RECORDED INFORMATION |
+++

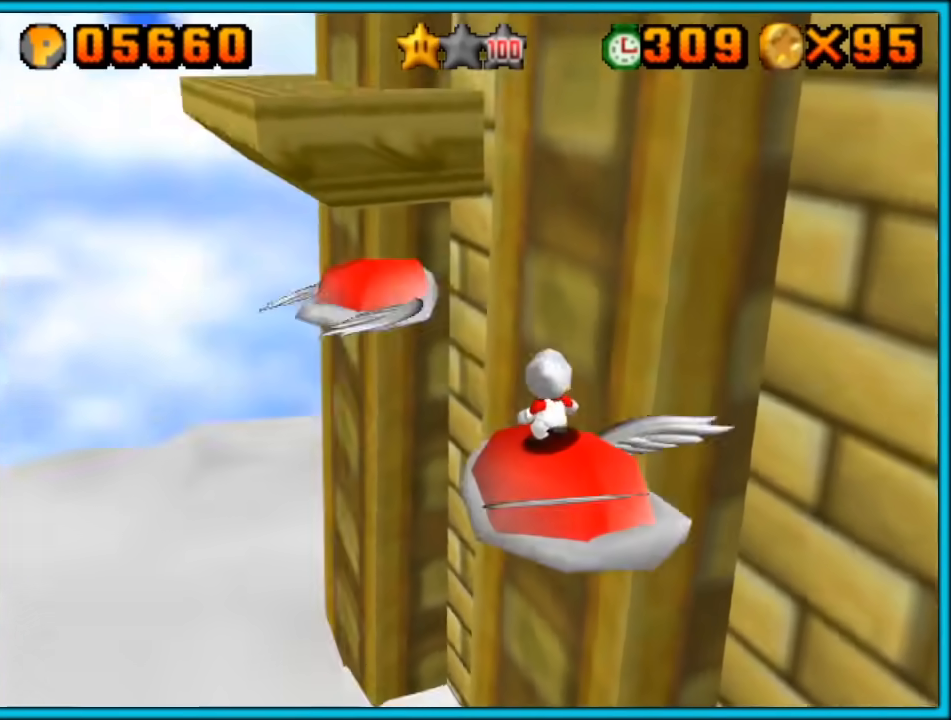
Gameplay with a controller (Nintendo layout); each line is a JSON object with the inputs held at the frame after it. "button_events" lists button changes between this image and that frame as [ms after this image, input, new state], when the widget could be followed in between (sticks are given only as held states). Not read: L1 L3 R3.
{"buttons": [], "left_stick": "center", "button_events": []}
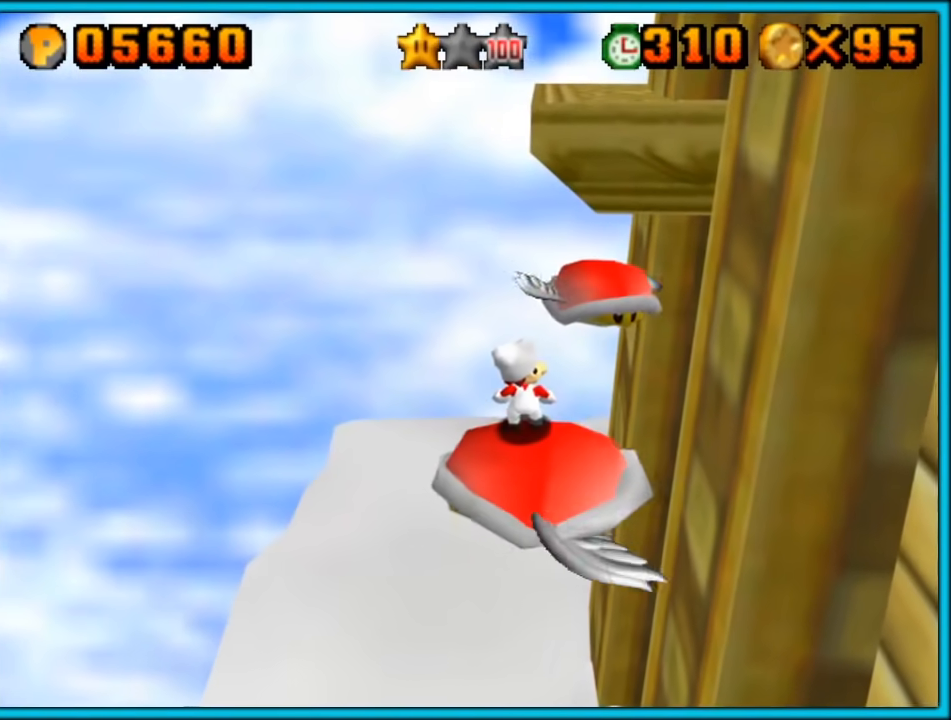
{"buttons": [], "left_stick": "center", "button_events": [[400, "C_LEFT", "down"], [500, "C_LEFT", "up"]]}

+++

WORK INSTRUCTIONS | Type the listing above out again exactly, and omit all pictures.

TASK RESPONSE |
Gameplay with a controller (Nintendo layout); each line is a JSON object with the inputs held at the frame after it. "button_events" lists button changes between this image and that frame as [ms after this image, input, new state], when the widget could be followed in between (sticks are given only as held states). Not read: L1 L3 R3.
{"buttons": [], "left_stick": "center", "button_events": []}
{"buttons": [], "left_stick": "center", "button_events": [[400, "C_LEFT", "down"], [500, "C_LEFT", "up"]]}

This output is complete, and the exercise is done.